-------- RECORDS SHOWN
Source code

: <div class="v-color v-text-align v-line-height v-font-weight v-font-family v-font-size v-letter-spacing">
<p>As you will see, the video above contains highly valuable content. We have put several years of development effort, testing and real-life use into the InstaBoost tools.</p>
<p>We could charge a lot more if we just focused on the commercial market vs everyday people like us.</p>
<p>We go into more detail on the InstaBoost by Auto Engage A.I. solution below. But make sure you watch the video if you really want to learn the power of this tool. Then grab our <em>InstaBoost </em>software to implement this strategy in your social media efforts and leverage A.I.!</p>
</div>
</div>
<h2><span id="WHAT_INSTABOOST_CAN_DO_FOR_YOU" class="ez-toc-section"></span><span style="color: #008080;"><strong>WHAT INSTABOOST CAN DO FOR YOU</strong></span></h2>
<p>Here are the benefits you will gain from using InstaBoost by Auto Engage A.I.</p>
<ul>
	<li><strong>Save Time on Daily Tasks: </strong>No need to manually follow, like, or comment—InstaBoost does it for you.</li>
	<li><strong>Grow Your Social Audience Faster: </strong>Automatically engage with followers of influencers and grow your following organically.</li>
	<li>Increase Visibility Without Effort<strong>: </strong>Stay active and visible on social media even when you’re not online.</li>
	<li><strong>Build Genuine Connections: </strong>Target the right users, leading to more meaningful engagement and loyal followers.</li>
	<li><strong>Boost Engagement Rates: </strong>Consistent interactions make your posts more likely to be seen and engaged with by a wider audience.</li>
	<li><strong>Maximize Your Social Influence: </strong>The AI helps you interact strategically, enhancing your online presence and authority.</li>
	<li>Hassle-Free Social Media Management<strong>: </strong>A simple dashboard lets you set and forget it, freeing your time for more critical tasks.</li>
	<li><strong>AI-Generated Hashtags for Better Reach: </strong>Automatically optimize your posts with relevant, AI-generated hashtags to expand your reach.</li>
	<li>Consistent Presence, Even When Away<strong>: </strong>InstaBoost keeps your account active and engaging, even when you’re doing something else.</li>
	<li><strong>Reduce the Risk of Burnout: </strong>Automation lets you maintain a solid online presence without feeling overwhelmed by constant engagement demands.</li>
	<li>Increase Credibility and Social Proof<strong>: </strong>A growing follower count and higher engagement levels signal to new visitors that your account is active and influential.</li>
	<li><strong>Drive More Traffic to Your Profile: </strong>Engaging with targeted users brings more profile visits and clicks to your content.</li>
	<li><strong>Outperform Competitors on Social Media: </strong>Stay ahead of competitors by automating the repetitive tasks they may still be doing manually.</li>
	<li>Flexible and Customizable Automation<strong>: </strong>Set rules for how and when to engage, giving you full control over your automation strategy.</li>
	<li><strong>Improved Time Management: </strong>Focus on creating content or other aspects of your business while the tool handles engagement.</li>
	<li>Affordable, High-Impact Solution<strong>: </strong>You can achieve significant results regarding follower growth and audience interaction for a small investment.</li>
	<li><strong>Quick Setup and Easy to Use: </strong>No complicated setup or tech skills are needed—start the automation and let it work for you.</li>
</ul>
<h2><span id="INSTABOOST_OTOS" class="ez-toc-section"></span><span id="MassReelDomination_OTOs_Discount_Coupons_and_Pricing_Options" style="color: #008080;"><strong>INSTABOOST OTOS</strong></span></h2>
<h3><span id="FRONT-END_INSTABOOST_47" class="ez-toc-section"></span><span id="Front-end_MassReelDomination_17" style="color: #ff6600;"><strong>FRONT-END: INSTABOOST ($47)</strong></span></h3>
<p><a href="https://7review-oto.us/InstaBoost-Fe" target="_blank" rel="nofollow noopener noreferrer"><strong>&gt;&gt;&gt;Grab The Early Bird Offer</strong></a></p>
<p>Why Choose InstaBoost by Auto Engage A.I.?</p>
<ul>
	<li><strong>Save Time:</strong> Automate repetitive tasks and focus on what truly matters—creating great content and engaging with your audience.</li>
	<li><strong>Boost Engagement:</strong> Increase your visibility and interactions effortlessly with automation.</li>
----------------
TASK DETAILS
Print every row shown above again, character for character, with no changes.

ANSWER BELOW
Source code

: <div class="v-color v-text-align v-line-height v-font-weight v-font-family v-font-size v-letter-spacing">
<p>As you will see, the video above contains highly valuable content. We have put several years of development effort, testing and real-life use into the InstaBoost tools.</p>
<p>We could charge a lot more if we just focused on the commercial market vs everyday people like us.</p>
<p>We go into more detail on the InstaBoost by Auto Engage A.I. solution below. But make sure you watch the video if you really want to learn the power of this tool. Then grab our <em>InstaBoost </em>software to implement this strategy in your social media efforts and leverage A.I.!</p>
</div>
</div>
<h2><span id="WHAT_INSTABOOST_CAN_DO_FOR_YOU" class="ez-toc-section"></span><span style="color: #008080;"><strong>WHAT INSTABOOST CAN DO FOR YOU</strong></span></h2>
<p>Here are the benefits you will gain from using InstaBoost by Auto Engage A.I.</p>
<ul>
	<li><strong>Save Time on Daily Tasks: </strong>No need to manually follow, like, or comment—InstaBoost does it for you.</li>
	<li><strong>Grow Your Social Audience Faster: </strong>Automatically engage with followers of influencers and grow your following organically.</li>
	<li>Increase Visibility Without Effort<strong>: </strong>Stay active and visible on social media even when you’re not online.</li>
	<li><strong>Build Genuine Connections: </strong>Target the right users, leading to more meaningful engagement and loyal followers.</li>
	<li><strong>Boost Engagement Rates: </strong>Consistent interactions make your posts more likely to be seen and engaged with by a wider audience.</li>
	<li><strong>Maximize Your Social Influence: </strong>The AI helps you interact strategically, enhancing your online presence and authority.</li>
	<li>Hassle-Free Social Media Management<strong>: </strong>A simple dashboard lets you set and forget it, freeing your time for more critical tasks.</li>
	<li><strong>AI-Generated Hashtags for Better Reach: </strong>Automatically optimize your posts with relevant, AI-generated hashtags to expand your reach.</li>
	<li>Consistent Presence, Even When Away<strong>: </strong>InstaBoost keeps your account active and engaging, even when you’re doing something else.</li>
	<li><strong>Reduce the Risk of Burnout: </strong>Automation lets you maintain a solid online presence without feeling overwhelmed by constant engagement demands.</li>
	<li>Increase Credibility and Social Proof<strong>: </strong>A growing follower count and higher engagement levels signal to new visitors that your account is active and influential.</li>
	<li><strong>Drive More Traffic to Your Profile: </strong>Engaging with targeted users brings more profile visits and clicks to your content.</li>
	<li><strong>Outperform Competitors on Social Media: </strong>Stay ahead of competitors by automating the repetitive tasks they may still be doing manually.</li>
	<li>Flexible and Customizable Automation<strong>: </strong>Set rules for how and when to engage, giving you full control over your automation strategy.</li>
	<li><strong>Improved Time Management: </strong>Focus on creating content or other aspects of your business while the tool handles engagement.</li>
	<li>Affordable, High-Impact Solution<strong>: </strong>You can achieve significant results regarding follower growth and audience interaction for a small investment.</li>
	<li><strong>Quick Setup and Easy to Use: </strong>No complicated setup or tech skills are needed—start the automation and let it work for you.</li>
</ul>
<h2><span id="INSTABOOST_OTOS" class="ez-toc-section"></span><span id="MassReelDomination_OTOs_Discount_Coupons_and_Pricing_Options" style="color: #008080;"><strong>INSTABOOST OTOS</strong></span></h2>
<h3><span id="FRONT-END_INSTABOOST_47" class="ez-toc-section"></span><span id="Front-end_MassReelDomination_17" style="color: #ff6600;"><strong>FRONT-END: INSTABOOST ($47)</strong></span></h3>
<p><a href="https://7review-oto.us/InstaBoost-Fe" target="_blank" rel="nofollow noopener noreferrer"><strong>&gt;&gt;&gt;Grab The Early Bird Offer</strong></a></p>
<p>Why Choose InstaBoost by Auto Engage A.I.?</p>
<ul>
	<li><strong>Save Time:</strong> Automate repetitive tasks and focus on what truly matters—creating great content and engaging with your audience.</li>
	<li><strong>Boost Engagement:</strong> Increase your visibility and interactions effortlessly with automation.</li>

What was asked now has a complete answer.